■ Collected data ■
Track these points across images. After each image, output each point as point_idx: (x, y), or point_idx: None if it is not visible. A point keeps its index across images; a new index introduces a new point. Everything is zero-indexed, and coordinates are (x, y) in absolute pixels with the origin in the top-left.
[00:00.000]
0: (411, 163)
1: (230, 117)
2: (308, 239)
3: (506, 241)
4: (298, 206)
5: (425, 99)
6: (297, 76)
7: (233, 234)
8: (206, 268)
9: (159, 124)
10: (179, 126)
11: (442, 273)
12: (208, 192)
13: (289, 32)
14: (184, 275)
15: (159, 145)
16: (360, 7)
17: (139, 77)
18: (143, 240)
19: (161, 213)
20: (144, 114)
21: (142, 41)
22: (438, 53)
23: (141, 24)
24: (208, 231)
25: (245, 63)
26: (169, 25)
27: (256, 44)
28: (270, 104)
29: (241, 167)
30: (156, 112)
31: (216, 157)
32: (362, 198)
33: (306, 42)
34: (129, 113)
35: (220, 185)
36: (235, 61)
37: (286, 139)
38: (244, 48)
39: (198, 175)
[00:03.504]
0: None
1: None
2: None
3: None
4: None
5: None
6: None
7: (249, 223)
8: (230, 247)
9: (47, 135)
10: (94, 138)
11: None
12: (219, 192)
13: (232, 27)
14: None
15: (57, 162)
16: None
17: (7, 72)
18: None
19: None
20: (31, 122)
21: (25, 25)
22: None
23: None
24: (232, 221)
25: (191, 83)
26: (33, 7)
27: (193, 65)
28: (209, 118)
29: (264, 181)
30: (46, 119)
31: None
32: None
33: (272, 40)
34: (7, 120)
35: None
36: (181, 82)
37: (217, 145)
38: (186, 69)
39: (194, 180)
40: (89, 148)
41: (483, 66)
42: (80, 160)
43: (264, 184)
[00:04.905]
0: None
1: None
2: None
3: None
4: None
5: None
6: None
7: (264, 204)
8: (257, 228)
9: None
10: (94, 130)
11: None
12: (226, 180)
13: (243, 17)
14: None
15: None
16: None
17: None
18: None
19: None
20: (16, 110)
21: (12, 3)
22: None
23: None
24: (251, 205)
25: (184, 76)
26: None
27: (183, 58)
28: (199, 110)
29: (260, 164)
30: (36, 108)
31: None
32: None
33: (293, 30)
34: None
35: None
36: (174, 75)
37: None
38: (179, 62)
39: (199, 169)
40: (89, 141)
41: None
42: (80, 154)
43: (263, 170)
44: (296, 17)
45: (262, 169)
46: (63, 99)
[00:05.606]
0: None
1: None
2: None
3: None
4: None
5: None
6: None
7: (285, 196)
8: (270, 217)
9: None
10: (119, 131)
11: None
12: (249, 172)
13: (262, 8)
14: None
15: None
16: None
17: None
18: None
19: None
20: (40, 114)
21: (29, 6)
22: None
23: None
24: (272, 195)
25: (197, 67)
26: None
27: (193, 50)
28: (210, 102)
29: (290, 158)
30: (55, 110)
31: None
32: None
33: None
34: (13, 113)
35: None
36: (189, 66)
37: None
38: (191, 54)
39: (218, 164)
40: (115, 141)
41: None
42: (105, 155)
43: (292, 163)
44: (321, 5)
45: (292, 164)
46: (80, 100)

■ Assignment ■
Set down, exactly as written, each line of the data from its opening line through the one containing "22: (438, 53)". Output nothing more.

■ Completed task ■
Track these points across images. After each image, output each point as point_idx: (x, y), or point_idx: None if it is not visible. A point keeps its index across images; a new index introduces a new point. Everything is zero-indexed, and coordinates are (x, y) in absolute pixels with the origin in the top-left.
[00:00.000]
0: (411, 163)
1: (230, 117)
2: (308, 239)
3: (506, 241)
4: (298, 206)
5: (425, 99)
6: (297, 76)
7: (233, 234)
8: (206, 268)
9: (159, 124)
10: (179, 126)
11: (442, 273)
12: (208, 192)
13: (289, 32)
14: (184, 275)
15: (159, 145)
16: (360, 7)
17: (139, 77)
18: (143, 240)
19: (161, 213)
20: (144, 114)
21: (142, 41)
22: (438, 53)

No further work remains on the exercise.